[Extracted page text data]

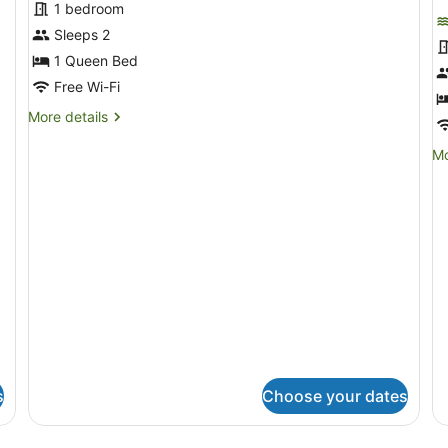
for
f
1 bedroom
Standard
F
Sleeps 2
Room,
R
1 Queen Bed
Sea
Free Wi-Fi
View
More
More details
details
for
Mo
Mo
Standard
de
Room,
fo
Sea
Fa
View
R
s
Choose your dates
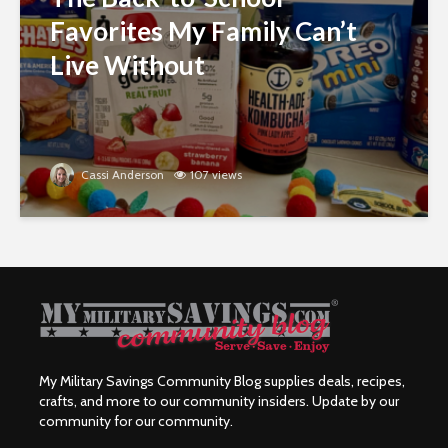
Favorites My Family Can’t
Live Without
Cassi Anderson
107 views
My Military Savings Community Blog supplies deals, recipes,
crafts, and more to our community insiders. Update by our
community for our community.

■ JOB
Could you please return the entries above exactly, minus the pictures?

■ THE ANSWER
for
f
1 bedroom
Standard
F
Sleeps 2
Room,
R
1 Queen Bed
Sea
Free Wi-Fi
View
More
More details
details
for
Mo
Mo
Standard
de
Room,
fo
Sea
Fa
View
R
s
Choose your dates
Favorites My Family Can’t
Live Without
Cassi Anderson
107 views
My Military Savings Community Blog supplies deals, recipes,
crafts, and more to our community insiders. Update by our
community for our community.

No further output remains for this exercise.